All of that said, Kaplan points out that six on a team is no magic bullet. "It's not [a number] I think you could just plug into Heroes Of The Storm or StarCraft or another game, but it was right for Overwatch. The way we've got it is that if you are a real disaster for your team, or having a real off day, or the doorbell rings, or the cat walks in front of the screen, your team isn't going to lose because of you. If you are a really great player, though, you can still excel and maybe even swing a mediocre team to greatness."
This is planet Earth
Along with being Blizzard's first step into the FPS, Overwatch is also its first game set on a recognisable Earth – even Rock N'Roll Racing, from when Blizzard was Silicon & Synapse, was set on other planets.
"The choice to be on Earth in the near future was one that didn't come easily to the team," Kaplan admits, adding that there was brief discussion of doing something else, like a StarCraft shooter, or perhaps even bringing existing characters together for an FPS, as Heroes Of The Storm is doing for Blizzard's in-house take on Dota.

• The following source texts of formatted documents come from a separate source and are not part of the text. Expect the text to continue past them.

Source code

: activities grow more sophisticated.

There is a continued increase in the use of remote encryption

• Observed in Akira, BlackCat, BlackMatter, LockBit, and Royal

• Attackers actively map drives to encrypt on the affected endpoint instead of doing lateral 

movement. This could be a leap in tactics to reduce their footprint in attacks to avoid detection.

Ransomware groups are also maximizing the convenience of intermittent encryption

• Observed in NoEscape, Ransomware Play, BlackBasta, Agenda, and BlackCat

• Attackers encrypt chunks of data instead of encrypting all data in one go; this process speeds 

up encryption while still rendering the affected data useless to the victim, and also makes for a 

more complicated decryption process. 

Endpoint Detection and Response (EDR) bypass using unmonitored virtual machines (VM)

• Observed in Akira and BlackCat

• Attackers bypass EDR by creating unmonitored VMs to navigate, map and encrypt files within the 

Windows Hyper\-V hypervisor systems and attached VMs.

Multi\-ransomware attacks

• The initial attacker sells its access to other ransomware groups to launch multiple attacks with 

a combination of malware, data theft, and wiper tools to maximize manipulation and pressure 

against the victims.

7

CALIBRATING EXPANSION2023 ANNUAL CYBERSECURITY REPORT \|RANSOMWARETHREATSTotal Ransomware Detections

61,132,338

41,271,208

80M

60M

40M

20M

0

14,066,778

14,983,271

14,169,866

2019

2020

"We started to explore the options with our existing franchises, but we didn't want to get into those spaces again. Add to that, we thought we could do something different with Earth – that instead of just doing the usual post-apocalyptic stuff, we could apply our own aesthetic, tone and vibe. We'd ask ourselves, what would Blizzard do with London, with Egypt, with Japan? We've explored fantasy worlds, and we're now excited to explore our own."
Blizzard hasn't yet announced which business model Overwatch will use, though given that it's in a genre in which F2P has been proven to work, and both Hearthstone and Heroes Of The Storm have embraced the model, Overwatch might follow.
So far, 12 heroes have been announced, but more are coming, along with expansions to the universe both in and out of the game. Movies such as the reveal trailer are designed to build the world without putting narrative restrictions on play. For that, Blizzard's approach – in the words of Chris Metzen – is a shrug of "What the hell?" If players want to field two mortal enemies on a team or have multiple Tesla- wielding apes, that freedom takes priority.
Certainly, early impressions are positive, especially with the results already being playable and a beta due next year, as opposed to several down the line. It's likely to be a long beta, however, with Blizzard well aware of the challenges ahead. "We know how important it is to our fans that we do it right, and how high the expectations are," Kaplan says.
"We really want to make this game with the community and hear what they have to say."